Se cuentan con los dedos de una mano los que ayer tuvieron el valor de mantener sus opiniones de siempre, recordando algunas peculiaridades de la biografía del expresidente de la CEOE. Por ejemplo, que fue un falangista convicto y confeso, muy colega de Rodolfo Martín-Villa, con quien trabajó codo con codo en los sindicatos verticales del franquismo, cosa de la que, al igual que su amigo, jamás se autocriticó. Por ejemplo, que nunca fue empresario, por mucho que dirigiera la organización del gremio: fue, eso sí, burócrata de varias empresas, antes de convertirse en el principal burócrata del empresariado. Por ejemplo, que durante la Transición se dedicó a poner zancadillas a todos los ministros de Economía de Adolfo Suárez, a los que consideraba perversos socialdemócratas, porque a él lo que le iba era la derecha pura y dura. Por ejemplo, que se pasó la vida tratando de recortar los derechos de los trabajadores. Por ejemplo, que nunca tragó el autonomismo del Estado español y que llegó incluso a reclamar que se suspendiera la autonomía de la Comunidad Autónoma Vasca, sometiéndola a un estado de excepción. Sólo le conocí en su larga trayectoria una decisión feliz: la de jubilarse.

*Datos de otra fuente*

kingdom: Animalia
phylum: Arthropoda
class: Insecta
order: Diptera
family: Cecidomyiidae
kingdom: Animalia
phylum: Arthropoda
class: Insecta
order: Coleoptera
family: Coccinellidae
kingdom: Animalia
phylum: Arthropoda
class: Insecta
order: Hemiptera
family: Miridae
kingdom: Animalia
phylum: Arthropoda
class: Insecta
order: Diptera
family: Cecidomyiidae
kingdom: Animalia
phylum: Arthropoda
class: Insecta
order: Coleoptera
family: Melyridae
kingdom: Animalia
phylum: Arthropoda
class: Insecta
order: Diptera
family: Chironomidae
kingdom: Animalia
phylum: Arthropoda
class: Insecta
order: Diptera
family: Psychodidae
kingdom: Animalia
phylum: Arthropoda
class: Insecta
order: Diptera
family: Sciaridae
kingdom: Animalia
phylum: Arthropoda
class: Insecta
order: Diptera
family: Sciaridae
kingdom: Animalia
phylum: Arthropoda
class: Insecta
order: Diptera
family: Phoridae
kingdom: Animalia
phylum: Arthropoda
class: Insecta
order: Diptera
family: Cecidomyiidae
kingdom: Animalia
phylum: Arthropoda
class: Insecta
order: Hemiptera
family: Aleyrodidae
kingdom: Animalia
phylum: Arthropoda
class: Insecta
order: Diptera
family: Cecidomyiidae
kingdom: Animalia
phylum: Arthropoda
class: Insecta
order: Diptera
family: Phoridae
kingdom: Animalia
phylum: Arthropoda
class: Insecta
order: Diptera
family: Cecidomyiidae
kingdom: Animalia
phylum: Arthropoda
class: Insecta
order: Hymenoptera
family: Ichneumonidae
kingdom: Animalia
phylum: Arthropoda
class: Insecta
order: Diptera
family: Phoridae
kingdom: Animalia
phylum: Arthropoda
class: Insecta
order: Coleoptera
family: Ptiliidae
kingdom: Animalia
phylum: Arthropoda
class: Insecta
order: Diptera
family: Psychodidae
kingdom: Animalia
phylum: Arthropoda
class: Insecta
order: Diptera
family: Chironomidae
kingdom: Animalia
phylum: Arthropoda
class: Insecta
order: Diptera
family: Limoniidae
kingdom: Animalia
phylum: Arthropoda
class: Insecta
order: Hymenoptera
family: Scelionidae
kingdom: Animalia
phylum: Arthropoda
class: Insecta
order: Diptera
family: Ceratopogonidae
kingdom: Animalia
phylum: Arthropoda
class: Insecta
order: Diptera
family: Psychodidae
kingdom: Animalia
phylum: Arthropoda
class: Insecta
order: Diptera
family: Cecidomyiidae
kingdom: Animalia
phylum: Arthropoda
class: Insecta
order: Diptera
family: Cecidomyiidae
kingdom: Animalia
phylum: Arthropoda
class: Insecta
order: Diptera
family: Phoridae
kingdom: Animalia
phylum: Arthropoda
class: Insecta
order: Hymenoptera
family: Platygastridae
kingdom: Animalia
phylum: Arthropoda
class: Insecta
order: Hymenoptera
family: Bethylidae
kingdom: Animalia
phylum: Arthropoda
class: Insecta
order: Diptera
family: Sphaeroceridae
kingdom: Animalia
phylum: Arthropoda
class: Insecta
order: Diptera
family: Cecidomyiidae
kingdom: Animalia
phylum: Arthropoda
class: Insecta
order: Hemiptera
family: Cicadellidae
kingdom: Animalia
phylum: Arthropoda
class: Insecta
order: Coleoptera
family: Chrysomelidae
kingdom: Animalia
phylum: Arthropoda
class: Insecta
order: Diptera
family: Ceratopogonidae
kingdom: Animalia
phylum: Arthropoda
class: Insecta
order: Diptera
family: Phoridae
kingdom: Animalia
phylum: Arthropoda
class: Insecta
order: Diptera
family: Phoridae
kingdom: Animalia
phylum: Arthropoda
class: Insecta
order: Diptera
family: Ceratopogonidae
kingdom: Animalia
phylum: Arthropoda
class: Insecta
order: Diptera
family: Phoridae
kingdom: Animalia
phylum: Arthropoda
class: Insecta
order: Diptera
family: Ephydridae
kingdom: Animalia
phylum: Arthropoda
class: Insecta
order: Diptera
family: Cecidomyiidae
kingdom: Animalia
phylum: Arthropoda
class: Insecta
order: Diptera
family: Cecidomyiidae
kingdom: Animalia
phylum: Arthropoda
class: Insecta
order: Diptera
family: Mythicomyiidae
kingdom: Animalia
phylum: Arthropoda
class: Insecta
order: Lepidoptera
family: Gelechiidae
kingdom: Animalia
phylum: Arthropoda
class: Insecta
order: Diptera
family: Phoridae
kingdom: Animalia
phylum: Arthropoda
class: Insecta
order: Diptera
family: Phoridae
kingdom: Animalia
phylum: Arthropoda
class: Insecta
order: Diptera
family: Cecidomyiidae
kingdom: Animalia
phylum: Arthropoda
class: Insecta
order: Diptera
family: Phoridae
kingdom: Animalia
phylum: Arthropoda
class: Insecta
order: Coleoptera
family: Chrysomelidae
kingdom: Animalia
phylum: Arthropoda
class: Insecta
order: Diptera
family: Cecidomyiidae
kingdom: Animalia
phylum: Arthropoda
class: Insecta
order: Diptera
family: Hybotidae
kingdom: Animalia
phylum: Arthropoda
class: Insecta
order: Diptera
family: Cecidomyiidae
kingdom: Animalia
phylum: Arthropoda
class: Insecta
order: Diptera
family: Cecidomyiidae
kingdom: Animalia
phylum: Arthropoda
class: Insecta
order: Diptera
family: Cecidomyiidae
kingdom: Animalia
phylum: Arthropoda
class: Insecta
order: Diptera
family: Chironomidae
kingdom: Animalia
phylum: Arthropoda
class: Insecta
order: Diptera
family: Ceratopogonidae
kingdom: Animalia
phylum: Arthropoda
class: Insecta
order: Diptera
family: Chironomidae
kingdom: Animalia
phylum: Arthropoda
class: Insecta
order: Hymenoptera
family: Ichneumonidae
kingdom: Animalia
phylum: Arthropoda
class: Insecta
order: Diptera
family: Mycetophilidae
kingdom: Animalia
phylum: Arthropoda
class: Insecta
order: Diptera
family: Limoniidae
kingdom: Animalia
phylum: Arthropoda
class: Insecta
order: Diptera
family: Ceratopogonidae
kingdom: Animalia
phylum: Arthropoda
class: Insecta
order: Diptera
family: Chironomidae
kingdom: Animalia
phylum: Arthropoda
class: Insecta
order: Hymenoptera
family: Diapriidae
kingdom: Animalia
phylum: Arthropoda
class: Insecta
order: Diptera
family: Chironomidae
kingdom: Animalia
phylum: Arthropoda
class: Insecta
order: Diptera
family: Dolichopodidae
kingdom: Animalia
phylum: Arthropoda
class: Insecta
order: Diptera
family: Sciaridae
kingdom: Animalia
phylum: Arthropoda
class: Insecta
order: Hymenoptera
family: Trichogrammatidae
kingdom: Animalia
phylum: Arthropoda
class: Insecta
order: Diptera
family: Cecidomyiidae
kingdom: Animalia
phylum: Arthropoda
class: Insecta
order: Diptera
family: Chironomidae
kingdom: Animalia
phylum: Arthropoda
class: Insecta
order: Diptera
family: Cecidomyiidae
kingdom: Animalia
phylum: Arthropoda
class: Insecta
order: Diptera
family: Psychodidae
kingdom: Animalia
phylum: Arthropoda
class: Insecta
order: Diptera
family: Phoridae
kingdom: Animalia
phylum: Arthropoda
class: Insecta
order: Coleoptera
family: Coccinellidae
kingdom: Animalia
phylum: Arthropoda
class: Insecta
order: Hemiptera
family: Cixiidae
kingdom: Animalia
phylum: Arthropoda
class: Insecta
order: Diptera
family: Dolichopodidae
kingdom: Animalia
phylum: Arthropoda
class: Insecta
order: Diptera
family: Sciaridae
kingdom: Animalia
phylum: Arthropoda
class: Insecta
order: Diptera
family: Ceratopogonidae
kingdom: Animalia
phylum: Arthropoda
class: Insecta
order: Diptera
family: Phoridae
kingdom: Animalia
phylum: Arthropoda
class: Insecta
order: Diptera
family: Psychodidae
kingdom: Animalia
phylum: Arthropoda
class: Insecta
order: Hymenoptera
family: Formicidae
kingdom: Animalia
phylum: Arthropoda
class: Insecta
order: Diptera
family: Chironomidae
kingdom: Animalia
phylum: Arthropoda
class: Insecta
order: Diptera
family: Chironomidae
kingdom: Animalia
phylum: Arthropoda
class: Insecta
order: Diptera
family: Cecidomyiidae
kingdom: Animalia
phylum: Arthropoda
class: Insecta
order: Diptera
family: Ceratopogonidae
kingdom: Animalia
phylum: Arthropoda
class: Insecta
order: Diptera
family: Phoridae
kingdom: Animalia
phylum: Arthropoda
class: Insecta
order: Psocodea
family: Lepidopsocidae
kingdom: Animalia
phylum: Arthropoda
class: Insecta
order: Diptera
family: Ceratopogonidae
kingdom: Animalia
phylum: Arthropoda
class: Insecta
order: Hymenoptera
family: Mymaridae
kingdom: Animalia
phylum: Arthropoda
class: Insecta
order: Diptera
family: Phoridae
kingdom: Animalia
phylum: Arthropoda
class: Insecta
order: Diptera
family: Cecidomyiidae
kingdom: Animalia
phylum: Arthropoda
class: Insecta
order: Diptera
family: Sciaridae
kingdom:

Se suele manejar en estos casos un argumento que me parece especialmente bobo: “No digas esas cosas de él, porque ahora no puede defenderse”. ¡Pero si se las dije decenas de veces cuando estaba vivo y nunca mostró el menor deseo de desmentir ninguna de ellas! ¿Qué debería hacer ahora yo, si no? ¿Desdecirme?
La conversión de los muertos en tabú (de los muertos recientes, porque pasados unos cuantos años hay ya de nuevo libertad de despotrique) representa uno de los fenómenos más hipócritas de nuestra cultura. Es detestable.
Javier Ortiz. El dedo en la llaga, diario Público (28 de octubre de 2008).